:: YOUR ASSIGNMENT ::
Copy the items word for word, starting at their first line and stopping after the line that contains "These suppliers provide a vast assortment of".

***** EXTRACTED RECORDS

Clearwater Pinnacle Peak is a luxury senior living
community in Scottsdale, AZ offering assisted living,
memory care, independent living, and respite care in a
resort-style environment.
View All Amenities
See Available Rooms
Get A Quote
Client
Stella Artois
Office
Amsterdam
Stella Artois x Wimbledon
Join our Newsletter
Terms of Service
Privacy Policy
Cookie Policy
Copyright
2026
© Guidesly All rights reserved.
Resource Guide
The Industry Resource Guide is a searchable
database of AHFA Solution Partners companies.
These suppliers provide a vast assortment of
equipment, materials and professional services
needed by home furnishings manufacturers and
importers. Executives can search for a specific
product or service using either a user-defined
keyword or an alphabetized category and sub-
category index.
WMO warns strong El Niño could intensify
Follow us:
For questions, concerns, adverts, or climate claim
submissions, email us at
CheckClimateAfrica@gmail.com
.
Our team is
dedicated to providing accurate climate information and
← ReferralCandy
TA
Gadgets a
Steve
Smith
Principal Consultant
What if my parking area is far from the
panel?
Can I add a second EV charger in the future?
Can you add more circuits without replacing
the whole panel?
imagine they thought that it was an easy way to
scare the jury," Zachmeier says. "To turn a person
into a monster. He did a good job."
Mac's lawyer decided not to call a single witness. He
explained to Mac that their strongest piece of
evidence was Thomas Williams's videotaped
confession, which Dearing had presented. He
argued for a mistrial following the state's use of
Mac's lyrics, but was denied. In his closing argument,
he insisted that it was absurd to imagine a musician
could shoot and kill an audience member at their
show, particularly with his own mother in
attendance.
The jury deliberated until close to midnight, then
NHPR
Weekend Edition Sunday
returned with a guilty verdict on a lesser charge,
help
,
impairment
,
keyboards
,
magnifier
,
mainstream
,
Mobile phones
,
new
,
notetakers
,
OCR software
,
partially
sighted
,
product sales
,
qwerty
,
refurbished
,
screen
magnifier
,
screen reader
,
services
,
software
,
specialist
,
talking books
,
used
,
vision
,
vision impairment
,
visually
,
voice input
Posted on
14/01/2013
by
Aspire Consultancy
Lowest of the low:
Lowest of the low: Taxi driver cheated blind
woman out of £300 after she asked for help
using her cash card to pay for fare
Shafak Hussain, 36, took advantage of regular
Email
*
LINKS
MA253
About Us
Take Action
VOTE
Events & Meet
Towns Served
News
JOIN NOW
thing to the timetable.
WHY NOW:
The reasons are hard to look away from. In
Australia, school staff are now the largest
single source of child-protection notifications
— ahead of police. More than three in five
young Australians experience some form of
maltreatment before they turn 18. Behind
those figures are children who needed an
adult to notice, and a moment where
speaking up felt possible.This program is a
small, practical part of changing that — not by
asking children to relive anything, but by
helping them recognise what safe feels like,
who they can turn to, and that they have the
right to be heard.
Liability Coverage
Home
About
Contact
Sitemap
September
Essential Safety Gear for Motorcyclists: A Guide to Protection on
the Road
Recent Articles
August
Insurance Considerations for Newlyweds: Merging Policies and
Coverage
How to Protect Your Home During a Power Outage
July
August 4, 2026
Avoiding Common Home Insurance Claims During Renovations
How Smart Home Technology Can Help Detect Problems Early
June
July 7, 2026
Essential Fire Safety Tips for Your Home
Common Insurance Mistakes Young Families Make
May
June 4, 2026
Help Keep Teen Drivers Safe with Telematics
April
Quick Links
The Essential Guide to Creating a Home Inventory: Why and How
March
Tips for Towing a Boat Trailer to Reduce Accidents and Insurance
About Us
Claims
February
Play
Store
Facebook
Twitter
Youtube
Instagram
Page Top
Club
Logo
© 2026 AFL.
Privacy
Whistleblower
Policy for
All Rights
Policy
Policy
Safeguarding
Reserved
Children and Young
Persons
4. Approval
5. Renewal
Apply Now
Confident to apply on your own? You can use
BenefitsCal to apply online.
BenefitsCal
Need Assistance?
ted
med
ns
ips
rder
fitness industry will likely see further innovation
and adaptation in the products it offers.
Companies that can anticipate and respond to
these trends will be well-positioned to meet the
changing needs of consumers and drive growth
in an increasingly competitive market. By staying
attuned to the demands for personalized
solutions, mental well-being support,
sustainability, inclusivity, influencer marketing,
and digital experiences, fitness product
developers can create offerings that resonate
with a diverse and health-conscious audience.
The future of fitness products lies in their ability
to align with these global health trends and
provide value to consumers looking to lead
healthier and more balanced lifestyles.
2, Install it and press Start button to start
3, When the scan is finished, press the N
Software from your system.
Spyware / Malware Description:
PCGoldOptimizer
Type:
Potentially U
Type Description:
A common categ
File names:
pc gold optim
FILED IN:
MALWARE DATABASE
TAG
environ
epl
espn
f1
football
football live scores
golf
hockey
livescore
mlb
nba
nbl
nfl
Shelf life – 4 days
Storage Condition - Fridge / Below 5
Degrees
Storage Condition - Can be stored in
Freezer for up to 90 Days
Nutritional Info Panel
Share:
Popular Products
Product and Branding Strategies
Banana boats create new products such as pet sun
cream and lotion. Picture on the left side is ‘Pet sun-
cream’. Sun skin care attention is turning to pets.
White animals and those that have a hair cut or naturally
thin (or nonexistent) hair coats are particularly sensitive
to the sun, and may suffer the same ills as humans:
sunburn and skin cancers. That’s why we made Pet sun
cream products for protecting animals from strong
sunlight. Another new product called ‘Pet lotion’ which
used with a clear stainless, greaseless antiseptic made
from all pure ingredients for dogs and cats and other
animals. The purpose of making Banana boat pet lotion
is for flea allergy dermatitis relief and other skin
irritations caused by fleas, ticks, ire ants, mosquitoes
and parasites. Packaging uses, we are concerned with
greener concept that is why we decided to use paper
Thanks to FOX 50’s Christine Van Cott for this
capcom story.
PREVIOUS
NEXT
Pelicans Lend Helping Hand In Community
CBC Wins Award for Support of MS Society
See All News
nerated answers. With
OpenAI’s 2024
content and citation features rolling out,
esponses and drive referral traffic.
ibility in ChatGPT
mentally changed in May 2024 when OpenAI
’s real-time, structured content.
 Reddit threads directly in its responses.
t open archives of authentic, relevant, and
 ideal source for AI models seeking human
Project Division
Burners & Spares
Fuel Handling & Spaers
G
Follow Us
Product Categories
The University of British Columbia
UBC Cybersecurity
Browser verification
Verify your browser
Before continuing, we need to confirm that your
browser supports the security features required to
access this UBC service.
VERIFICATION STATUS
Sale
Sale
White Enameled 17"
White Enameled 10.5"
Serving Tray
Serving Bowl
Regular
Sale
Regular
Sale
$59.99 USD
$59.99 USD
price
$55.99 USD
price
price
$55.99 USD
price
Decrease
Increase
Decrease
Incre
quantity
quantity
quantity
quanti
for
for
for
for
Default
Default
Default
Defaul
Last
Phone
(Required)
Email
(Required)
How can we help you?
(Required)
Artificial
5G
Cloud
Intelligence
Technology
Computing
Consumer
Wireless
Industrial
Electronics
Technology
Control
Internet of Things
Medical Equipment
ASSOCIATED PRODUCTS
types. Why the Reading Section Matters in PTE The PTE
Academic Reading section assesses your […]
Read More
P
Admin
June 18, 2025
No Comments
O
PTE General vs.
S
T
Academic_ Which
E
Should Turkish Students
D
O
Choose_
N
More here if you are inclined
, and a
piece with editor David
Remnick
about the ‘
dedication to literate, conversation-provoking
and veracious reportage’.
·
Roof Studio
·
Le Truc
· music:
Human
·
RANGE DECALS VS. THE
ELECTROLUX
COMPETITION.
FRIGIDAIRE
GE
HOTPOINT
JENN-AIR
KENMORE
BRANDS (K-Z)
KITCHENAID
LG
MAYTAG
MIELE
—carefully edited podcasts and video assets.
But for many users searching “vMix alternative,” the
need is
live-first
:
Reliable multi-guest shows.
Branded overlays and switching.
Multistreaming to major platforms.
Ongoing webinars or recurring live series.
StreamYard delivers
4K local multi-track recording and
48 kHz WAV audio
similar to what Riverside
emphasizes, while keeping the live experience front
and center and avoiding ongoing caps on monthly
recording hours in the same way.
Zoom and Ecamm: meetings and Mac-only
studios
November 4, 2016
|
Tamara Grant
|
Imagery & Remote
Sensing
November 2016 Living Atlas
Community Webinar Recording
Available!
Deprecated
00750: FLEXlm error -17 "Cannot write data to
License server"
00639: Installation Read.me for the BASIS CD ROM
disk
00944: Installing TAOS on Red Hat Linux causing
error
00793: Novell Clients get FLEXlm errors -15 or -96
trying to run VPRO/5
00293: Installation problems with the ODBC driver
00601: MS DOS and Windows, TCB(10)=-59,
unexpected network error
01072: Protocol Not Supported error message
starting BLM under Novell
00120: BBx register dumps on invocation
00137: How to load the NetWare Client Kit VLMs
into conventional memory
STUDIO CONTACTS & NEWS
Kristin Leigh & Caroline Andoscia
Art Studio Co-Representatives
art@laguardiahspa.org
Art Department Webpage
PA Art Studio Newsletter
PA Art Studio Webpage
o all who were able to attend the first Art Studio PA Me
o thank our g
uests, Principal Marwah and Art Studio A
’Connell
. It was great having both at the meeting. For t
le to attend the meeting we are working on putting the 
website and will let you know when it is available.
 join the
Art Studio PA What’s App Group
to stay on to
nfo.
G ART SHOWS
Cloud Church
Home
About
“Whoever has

**********

:: RESULT OF THIS EXERCISE ::
Clearwater Pinnacle Peak is a luxury senior living
community in Scottsdale, AZ offering assisted living,
memory care, independent living, and respite care in a
resort-style environment.
View All Amenities
See Available Rooms
Get A Quote
Client
Stella Artois
Office
Amsterdam
Stella Artois x Wimbledon
Join our Newsletter
Terms of Service
Privacy Policy
Cookie Policy
Copyright
2026
© Guidesly All rights reserved.
Resource Guide
The Industry Resource Guide is a searchable
database of AHFA Solution Partners companies.
These suppliers provide a vast assortment of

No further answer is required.